No pictures go into the copy. Write out every line below exactly.
═══ RECORDS FOR THIS EXERCISE ═══
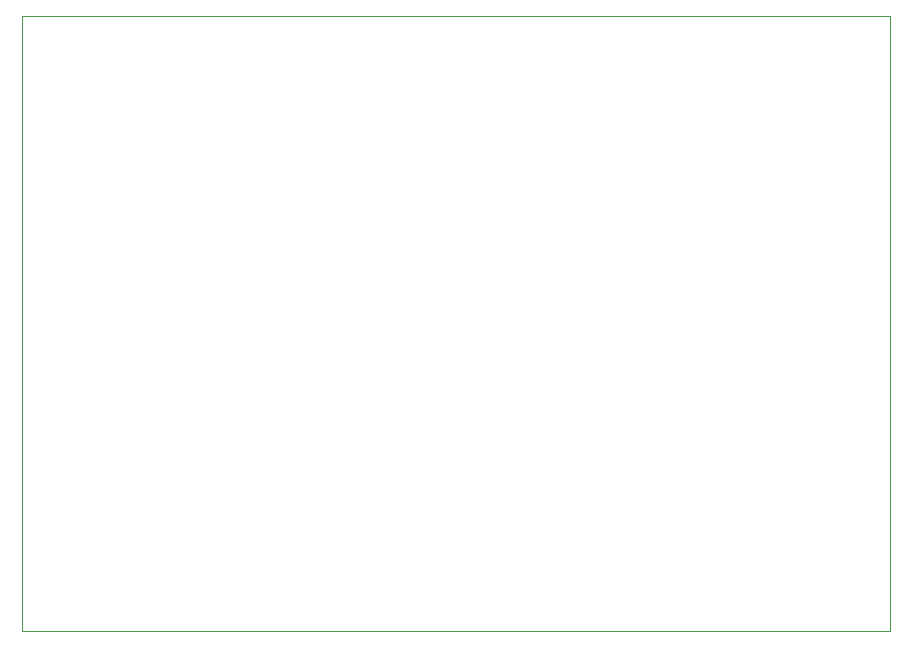
<source format=gbr>
%TF.GenerationSoftware,KiCad,Pcbnew,8.0.4*%
%TF.CreationDate,2024-11-11T23:36:28+01:00*%
%TF.ProjectId,Self balancing cube,53656c66-2062-4616-9c61-6e63696e6720,rev?*%
%TF.SameCoordinates,Original*%
%TF.FileFunction,Profile,NP*%
%FSLAX46Y46*%
G04 Gerber Fmt 4.6, Leading zero omitted, Abs format (unit mm)*
G04 Created by KiCad (PCBNEW 8.0.4) date 2024-11-11 23:36:28*
%MOMM*%
%LPD*%
G01*
G04 APERTURE LIST*
%TA.AperFunction,Profile*%
%ADD10C,0.050000*%
%TD*%
G04 APERTURE END LIST*
D10*
X113741200Y-68326000D02*
X187198000Y-68326000D01*
X187198000Y-120446800D01*
X113741200Y-120446800D01*
X113741200Y-68326000D01*
M02*

</source>
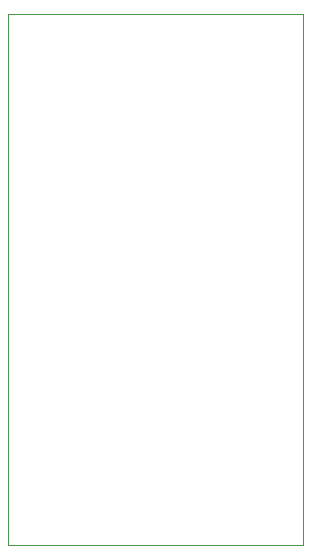
<source format=gm1>
G04*
G04 #@! TF.GenerationSoftware,Altium Limited,Altium Designer,23.3.1 (30)*
G04*
G04 Layer_Color=8508508*
%FSLAX43Y43*%
%MOMM*%
G71*
G04*
G04 #@! TF.SameCoordinates,291B95C8-E4AE-492A-8979-900EF43719B7*
G04*
G04*
G04 #@! TF.FilePolarity,Positive*
G04*
G01*
G75*
%ADD71C,0.100*%
D71*
X0Y45000D02*
X25000D01*
Y45000D02*
X25000Y0D01*
X0Y45000D02*
X0Y0D01*
X0Y0D02*
X25000D01*
M02*

</source>
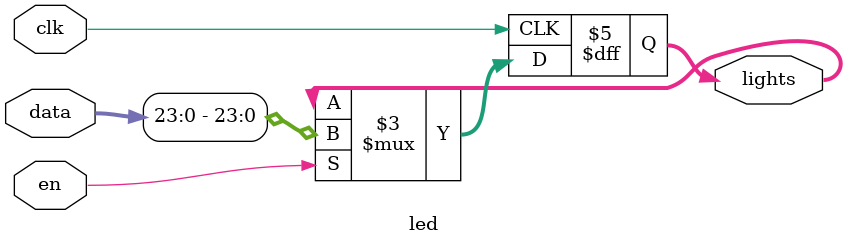
<source format=v>
module led (
    input clk,
    input [31:0] data,
    input en,
    output reg [23:0] lights
);
    always @(posedge clk) begin
        if (en) lights <= data[23:0];
        else lights <= lights;
    end
endmodule
</source>
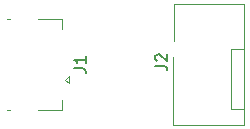
<source format=gbr>
G04 #@! TF.GenerationSoftware,KiCad,Pcbnew,(5.1.5)-3*
G04 #@! TF.CreationDate,2020-03-05T14:29:52+00:00*
G04 #@! TF.ProjectId,test pieces,74657374-2070-4696-9563-65732e6b6963,rev?*
G04 #@! TF.SameCoordinates,PX8879670PY8a8eb40*
G04 #@! TF.FileFunction,Legend,Top*
G04 #@! TF.FilePolarity,Positive*
%FSLAX46Y46*%
G04 Gerber Fmt 4.6, Leading zero omitted, Abs format (unit mm)*
G04 Created by KiCad (PCBNEW (5.1.5)-3) date 2020-03-05 14:29:52*
%MOMM*%
%LPD*%
G04 APERTURE LIST*
%ADD10C,0.120000*%
%ADD11C,0.150000*%
G04 APERTURE END LIST*
D10*
X4286400Y11998000D02*
X4036400Y11998000D01*
X4286400Y4258000D02*
X4036400Y4258000D01*
X8756400Y5128000D02*
X8756400Y4258000D01*
X8756400Y11998000D02*
X6686400Y11998000D01*
X8756400Y4258000D02*
X6686400Y4258000D01*
X8756400Y11998000D02*
X8756400Y11128000D01*
X8986400Y6828000D02*
X9286400Y7128000D01*
X8986400Y6828000D02*
X9286400Y6528000D01*
X9286400Y7128000D02*
X9286400Y6528000D01*
X23016400Y9398000D02*
X24026400Y9398000D01*
X23016400Y4318000D02*
X23016400Y9398000D01*
X24026400Y4318000D02*
X23016400Y4318000D01*
X24126400Y2968000D02*
X18126400Y2968000D01*
X24126400Y13268000D02*
X24126400Y2968000D01*
X18176400Y13268000D02*
X24126400Y13268000D01*
X18176400Y10068000D02*
X18176400Y13268000D01*
X18126400Y2968000D02*
X18126400Y8718000D01*
D11*
X9738780Y7794667D02*
X10453066Y7794667D01*
X10595923Y7747048D01*
X10691161Y7651810D01*
X10738780Y7508953D01*
X10738780Y7413715D01*
X10738780Y8794667D02*
X10738780Y8223239D01*
X10738780Y8508953D02*
X9738780Y8508953D01*
X9881638Y8413715D01*
X9976876Y8318477D01*
X10024495Y8223239D01*
X16628780Y7984667D02*
X17343066Y7984667D01*
X17485923Y7937048D01*
X17581161Y7841810D01*
X17628780Y7698953D01*
X17628780Y7603715D01*
X16724019Y8413239D02*
X16676400Y8460858D01*
X16628780Y8556096D01*
X16628780Y8794191D01*
X16676400Y8889429D01*
X16724019Y8937048D01*
X16819257Y8984667D01*
X16914495Y8984667D01*
X17057352Y8937048D01*
X17628780Y8365620D01*
X17628780Y8984667D01*
M02*

</source>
═══
EXPECTED OUTPUT:
<source format=gbr>
%TF.GenerationSoftware,KiCad,Pcbnew,8.0.4*%
%TF.CreationDate,2024-11-11T23:36:28+01:00*%
%TF.ProjectId,Self balancing cube,53656c66-2062-4616-9c61-6e63696e6720,rev?*%
%TF.SameCoordinates,Original*%
%TF.FileFunction,Profile,NP*%
%FSLAX46Y46*%
G04 Gerber Fmt 4.6, Leading zero omitted, Abs format (unit mm)*
G04 Created by KiCad (PCBNEW 8.0.4) date 2024-11-11 23:36:28*
%MOMM*%
%LPD*%
G01*
G04 APERTURE LIST*
%TA.AperFunction,Profile*%
%ADD10C,0.050000*%
%TD*%
G04 APERTURE END LIST*
D10*
X113741200Y-68326000D02*
X187198000Y-68326000D01*
X187198000Y-120446800D01*
X113741200Y-120446800D01*
X113741200Y-68326000D01*
M02*

</source>
<source format=gm1>
G04*
G04 #@! TF.GenerationSoftware,Altium Limited,Altium Designer,23.3.1 (30)*
G04*
G04 Layer_Color=8508508*
%FSLAX43Y43*%
%MOMM*%
G71*
G04*
G04 #@! TF.SameCoordinates,291B95C8-E4AE-492A-8979-900EF43719B7*
G04*
G04*
G04 #@! TF.FilePolarity,Positive*
G04*
G01*
G75*
%ADD71C,0.100*%
D71*
X0Y45000D02*
X25000D01*
Y45000D02*
X25000Y0D01*
X0Y45000D02*
X0Y0D01*
X0Y0D02*
X25000D01*
M02*

</source>
<source format=v>
module led (
    input clk,
    input [31:0] data,
    input en,
    output reg [23:0] lights
);
    always @(posedge clk) begin
        if (en) lights <= data[23:0];
        else lights <= lights;
    end
endmodule
</source>
<source format=gbr>
G04 #@! TF.GenerationSoftware,KiCad,Pcbnew,(5.1.5)-3*
G04 #@! TF.CreationDate,2020-03-05T14:29:52+00:00*
G04 #@! TF.ProjectId,test pieces,74657374-2070-4696-9563-65732e6b6963,rev?*
G04 #@! TF.SameCoordinates,PX8879670PY8a8eb40*
G04 #@! TF.FileFunction,Legend,Top*
G04 #@! TF.FilePolarity,Positive*
%FSLAX46Y46*%
G04 Gerber Fmt 4.6, Leading zero omitted, Abs format (unit mm)*
G04 Created by KiCad (PCBNEW (5.1.5)-3) date 2020-03-05 14:29:52*
%MOMM*%
%LPD*%
G04 APERTURE LIST*
%ADD10C,0.120000*%
%ADD11C,0.150000*%
G04 APERTURE END LIST*
D10*
X4286400Y11998000D02*
X4036400Y11998000D01*
X4286400Y4258000D02*
X4036400Y4258000D01*
X8756400Y5128000D02*
X8756400Y4258000D01*
X8756400Y11998000D02*
X6686400Y11998000D01*
X8756400Y4258000D02*
X6686400Y4258000D01*
X8756400Y11998000D02*
X8756400Y11128000D01*
X8986400Y6828000D02*
X9286400Y7128000D01*
X8986400Y6828000D02*
X9286400Y6528000D01*
X9286400Y7128000D02*
X9286400Y6528000D01*
X23016400Y9398000D02*
X24026400Y9398000D01*
X23016400Y4318000D02*
X23016400Y9398000D01*
X24026400Y4318000D02*
X23016400Y4318000D01*
X24126400Y2968000D02*
X18126400Y2968000D01*
X24126400Y13268000D02*
X24126400Y2968000D01*
X18176400Y13268000D02*
X24126400Y13268000D01*
X18176400Y10068000D02*
X18176400Y13268000D01*
X18126400Y2968000D02*
X18126400Y8718000D01*
D11*
X9738780Y7794667D02*
X10453066Y7794667D01*
X10595923Y7747048D01*
X10691161Y7651810D01*
X10738780Y7508953D01*
X10738780Y7413715D01*
X10738780Y8794667D02*
X10738780Y8223239D01*
X10738780Y8508953D02*
X9738780Y8508953D01*
X9881638Y8413715D01*
X9976876Y8318477D01*
X10024495Y8223239D01*
X16628780Y7984667D02*
X17343066Y7984667D01*
X17485923Y7937048D01*
X17581161Y7841810D01*
X17628780Y7698953D01*
X17628780Y7603715D01*
X16724019Y8413239D02*
X16676400Y8460858D01*
X16628780Y8556096D01*
X16628780Y8794191D01*
X16676400Y8889429D01*
X16724019Y8937048D01*
X16819257Y8984667D01*
X16914495Y8984667D01*
X17057352Y8937048D01*
X17628780Y8365620D01*
X17628780Y8984667D01*
M02*

</source>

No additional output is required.